[Collected data]
──────────────────────────────

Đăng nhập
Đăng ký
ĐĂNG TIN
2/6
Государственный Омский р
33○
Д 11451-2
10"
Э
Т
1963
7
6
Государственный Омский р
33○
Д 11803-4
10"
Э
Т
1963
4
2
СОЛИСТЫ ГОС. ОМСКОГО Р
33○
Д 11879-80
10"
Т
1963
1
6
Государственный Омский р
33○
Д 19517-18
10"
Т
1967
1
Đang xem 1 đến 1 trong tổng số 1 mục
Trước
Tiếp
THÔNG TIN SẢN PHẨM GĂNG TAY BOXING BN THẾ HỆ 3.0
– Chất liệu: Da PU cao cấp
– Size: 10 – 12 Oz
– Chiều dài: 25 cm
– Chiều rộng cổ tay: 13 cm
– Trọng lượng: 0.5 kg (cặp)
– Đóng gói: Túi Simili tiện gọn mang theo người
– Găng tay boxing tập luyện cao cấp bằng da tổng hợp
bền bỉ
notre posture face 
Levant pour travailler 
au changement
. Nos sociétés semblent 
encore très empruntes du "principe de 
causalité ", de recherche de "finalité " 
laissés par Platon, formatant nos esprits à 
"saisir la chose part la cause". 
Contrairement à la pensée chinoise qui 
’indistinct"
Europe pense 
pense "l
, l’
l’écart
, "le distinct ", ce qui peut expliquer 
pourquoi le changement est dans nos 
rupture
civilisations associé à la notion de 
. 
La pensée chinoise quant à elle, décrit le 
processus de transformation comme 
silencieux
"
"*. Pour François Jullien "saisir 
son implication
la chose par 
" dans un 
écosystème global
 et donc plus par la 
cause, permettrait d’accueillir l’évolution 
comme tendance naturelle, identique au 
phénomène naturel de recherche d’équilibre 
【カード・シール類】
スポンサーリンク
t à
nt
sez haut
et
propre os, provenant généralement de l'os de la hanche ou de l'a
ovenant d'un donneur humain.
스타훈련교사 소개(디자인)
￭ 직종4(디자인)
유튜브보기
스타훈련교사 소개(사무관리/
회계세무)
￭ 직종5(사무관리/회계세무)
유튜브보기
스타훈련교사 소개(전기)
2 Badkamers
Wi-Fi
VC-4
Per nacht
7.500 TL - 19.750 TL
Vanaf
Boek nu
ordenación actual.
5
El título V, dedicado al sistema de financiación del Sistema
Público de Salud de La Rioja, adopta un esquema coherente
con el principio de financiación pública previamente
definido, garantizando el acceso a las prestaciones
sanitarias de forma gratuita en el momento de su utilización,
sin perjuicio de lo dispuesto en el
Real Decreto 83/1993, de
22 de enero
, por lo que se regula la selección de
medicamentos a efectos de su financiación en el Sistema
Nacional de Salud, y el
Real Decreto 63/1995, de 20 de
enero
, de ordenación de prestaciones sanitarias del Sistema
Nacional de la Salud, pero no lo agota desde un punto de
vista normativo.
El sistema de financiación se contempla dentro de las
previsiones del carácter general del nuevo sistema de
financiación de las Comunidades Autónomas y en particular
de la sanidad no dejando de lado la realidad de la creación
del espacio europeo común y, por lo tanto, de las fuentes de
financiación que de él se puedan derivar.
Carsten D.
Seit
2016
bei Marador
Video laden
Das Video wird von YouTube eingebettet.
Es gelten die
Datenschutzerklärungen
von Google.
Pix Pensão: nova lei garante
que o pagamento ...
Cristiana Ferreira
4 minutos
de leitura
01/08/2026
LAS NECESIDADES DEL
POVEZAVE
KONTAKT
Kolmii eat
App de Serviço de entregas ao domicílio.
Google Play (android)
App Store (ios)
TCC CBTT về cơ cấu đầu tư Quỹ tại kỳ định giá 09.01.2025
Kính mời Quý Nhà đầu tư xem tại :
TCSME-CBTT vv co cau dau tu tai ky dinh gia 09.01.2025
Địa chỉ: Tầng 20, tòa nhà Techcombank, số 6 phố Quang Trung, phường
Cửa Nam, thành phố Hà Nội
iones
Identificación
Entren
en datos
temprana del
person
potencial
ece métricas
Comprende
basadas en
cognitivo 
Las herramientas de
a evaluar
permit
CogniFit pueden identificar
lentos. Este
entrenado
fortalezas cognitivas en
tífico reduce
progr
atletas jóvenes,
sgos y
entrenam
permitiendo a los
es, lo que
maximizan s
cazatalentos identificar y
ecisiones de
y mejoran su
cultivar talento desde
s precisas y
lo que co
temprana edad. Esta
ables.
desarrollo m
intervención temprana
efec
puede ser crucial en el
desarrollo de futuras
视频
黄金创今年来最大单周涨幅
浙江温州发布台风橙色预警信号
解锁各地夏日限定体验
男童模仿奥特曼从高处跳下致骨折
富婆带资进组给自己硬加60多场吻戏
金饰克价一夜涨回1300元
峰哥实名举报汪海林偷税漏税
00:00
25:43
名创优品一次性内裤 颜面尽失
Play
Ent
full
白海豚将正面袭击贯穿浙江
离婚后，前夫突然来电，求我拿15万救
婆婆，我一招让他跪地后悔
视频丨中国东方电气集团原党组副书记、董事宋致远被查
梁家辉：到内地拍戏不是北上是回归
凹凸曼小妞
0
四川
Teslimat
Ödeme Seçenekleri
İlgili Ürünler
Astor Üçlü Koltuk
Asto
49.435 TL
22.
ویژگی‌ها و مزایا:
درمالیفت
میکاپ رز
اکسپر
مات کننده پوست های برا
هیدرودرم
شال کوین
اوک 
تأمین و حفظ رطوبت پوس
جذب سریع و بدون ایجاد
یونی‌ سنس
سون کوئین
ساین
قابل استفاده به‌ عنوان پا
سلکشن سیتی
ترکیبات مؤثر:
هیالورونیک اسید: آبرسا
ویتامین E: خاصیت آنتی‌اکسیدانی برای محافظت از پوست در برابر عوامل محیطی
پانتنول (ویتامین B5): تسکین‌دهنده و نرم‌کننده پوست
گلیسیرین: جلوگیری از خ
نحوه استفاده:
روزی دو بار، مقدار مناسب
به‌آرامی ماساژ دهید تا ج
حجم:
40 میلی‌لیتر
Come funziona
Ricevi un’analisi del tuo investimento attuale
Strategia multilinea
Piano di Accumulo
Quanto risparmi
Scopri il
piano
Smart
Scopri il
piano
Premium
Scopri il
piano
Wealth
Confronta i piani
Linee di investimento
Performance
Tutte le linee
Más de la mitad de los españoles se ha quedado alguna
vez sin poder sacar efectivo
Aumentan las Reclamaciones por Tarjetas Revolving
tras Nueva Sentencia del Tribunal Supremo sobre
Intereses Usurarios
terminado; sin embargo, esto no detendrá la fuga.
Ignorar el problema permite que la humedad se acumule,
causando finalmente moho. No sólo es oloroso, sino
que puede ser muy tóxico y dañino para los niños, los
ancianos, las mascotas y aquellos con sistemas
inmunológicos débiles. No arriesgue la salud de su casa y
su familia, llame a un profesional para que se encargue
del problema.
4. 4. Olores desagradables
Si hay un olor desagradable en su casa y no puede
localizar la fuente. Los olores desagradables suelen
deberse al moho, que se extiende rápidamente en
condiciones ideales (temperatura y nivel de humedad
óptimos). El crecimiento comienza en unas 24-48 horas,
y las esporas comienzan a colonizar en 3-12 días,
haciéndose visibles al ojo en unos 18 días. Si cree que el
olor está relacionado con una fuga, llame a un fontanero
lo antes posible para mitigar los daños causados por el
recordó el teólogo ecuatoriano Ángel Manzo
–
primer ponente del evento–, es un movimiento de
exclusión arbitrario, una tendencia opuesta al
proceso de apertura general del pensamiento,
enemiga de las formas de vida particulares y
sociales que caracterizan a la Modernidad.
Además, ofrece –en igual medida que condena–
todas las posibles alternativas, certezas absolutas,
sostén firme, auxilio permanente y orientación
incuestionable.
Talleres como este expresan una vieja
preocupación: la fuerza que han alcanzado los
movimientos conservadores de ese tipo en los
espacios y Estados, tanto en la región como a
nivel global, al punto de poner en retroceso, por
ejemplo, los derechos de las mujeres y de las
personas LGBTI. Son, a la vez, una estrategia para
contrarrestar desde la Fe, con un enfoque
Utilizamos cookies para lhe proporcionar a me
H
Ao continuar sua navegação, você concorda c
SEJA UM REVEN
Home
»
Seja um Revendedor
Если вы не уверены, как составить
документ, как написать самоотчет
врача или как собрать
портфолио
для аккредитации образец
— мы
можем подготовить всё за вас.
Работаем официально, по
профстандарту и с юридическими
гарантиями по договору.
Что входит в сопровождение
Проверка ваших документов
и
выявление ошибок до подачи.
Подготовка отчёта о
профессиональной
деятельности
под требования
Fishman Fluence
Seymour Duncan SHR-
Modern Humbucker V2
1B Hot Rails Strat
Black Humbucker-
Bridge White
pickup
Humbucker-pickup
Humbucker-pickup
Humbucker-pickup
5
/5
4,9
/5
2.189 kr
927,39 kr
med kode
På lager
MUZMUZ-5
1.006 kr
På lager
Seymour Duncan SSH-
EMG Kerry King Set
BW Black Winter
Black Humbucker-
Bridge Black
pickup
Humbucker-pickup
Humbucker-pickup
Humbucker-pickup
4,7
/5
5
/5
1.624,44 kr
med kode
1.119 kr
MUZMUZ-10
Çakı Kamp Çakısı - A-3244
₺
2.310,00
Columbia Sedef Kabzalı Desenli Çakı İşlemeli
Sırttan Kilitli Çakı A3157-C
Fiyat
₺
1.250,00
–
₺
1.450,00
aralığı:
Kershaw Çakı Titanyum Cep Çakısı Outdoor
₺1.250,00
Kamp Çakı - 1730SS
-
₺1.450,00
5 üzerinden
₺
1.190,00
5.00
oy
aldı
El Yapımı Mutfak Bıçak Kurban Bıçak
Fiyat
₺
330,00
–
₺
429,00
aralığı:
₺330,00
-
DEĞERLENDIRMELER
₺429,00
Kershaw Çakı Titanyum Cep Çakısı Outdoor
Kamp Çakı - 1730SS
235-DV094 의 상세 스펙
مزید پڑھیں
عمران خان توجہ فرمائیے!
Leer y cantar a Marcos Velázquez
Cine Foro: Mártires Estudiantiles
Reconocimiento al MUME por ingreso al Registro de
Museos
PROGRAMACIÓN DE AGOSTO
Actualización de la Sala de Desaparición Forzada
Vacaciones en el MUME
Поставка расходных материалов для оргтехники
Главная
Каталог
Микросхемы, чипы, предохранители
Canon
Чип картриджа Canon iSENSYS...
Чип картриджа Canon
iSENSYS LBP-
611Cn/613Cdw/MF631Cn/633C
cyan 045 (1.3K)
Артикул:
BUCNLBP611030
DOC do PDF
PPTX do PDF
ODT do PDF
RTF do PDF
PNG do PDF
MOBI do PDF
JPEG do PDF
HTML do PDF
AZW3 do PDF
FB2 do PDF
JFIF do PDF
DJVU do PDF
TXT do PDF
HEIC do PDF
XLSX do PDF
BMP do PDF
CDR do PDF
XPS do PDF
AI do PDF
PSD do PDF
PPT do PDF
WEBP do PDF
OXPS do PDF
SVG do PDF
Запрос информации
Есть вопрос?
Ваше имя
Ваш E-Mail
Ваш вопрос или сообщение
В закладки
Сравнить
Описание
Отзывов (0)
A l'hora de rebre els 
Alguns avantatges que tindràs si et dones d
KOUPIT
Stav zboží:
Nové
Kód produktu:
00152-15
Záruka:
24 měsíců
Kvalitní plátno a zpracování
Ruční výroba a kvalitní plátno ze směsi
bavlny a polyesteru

──────────────────────────────

◆ About this exercise ◆
Set down, exactly as they appear, the lines above from the first one to the line that holds "notre posture face", both included, please, and no others.

◆ Answer to this task ◆
Đăng nhập
Đăng ký
ĐĂNG TIN
2/6
Государственный Омский р
33○
Д 11451-2
10"
Э
Т
1963
7
6
Государственный Омский р
33○
Д 11803-4
10"
Э
Т
1963
4
2
СОЛИСТЫ ГОС. ОМСКОГО Р
33○
Д 11879-80
10"
Т
1963
1
6
Государственный Омский р
33○
Д 19517-18
10"
Т
1967
1
Đang xem 1 đến 1 trong tổng số 1 mục
Trước
Tiếp
THÔNG TIN SẢN PHẨM GĂNG TAY BOXING BN THẾ HỆ 3.0
– Chất liệu: Da PU cao cấp
– Size: 10 – 12 Oz
– Chiều dài: 25 cm
– Chiều rộng cổ tay: 13 cm
– Trọng lượng: 0.5 kg (cặp)
– Đóng gói: Túi Simili tiện gọn mang theo người
– Găng tay boxing tập luyện cao cấp bằng da tổng hợp
bền bỉ
notre posture face 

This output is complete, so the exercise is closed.